Using the data beneath this instruction, retype only the lines from the one that contains "weitere Blog-Beiträge" down to the one that contains "welcome@batterman.ch", both included, exactly as they appear.

[Dataset entries]
────────

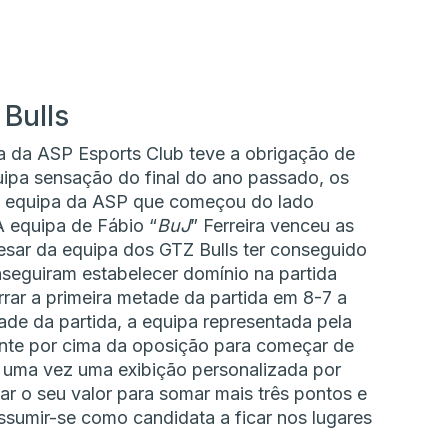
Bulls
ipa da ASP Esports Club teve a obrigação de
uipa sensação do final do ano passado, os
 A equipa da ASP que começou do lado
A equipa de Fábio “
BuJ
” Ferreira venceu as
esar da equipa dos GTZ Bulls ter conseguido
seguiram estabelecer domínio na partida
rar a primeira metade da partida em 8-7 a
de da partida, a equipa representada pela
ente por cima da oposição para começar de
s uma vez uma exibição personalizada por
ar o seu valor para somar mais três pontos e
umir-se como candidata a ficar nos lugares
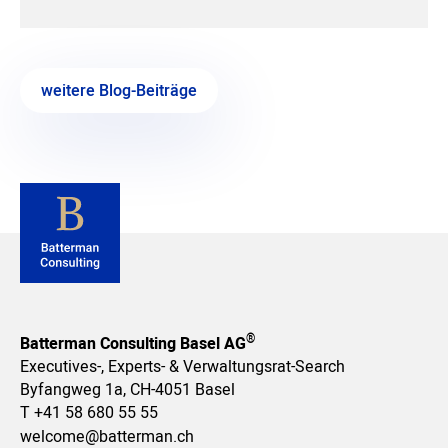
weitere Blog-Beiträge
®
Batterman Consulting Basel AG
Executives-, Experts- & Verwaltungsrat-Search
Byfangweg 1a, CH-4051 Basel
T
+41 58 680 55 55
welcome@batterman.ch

────────

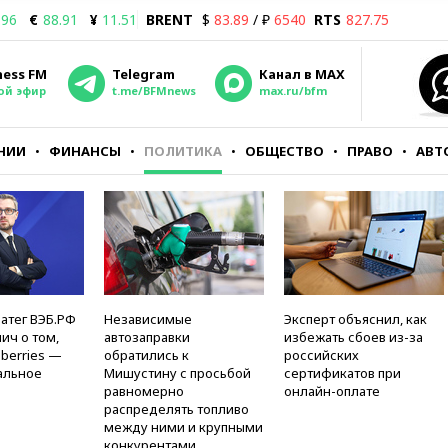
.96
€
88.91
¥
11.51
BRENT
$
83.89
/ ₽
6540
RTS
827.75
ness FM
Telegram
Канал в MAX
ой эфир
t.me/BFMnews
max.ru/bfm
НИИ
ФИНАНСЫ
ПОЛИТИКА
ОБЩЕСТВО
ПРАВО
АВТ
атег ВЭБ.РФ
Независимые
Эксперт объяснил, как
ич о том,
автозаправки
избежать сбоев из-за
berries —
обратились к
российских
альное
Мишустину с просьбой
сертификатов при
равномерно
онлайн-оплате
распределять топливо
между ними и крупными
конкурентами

────────

▸ **Solution to the problem**:
weitere Blog-Beiträge
®
Batterman Consulting Basel AG
Executives-, Experts- & Verwaltungsrat-Search
Byfangweg 1a, CH-4051 Basel
T
+41 58 680 55 55
welcome@batterman.ch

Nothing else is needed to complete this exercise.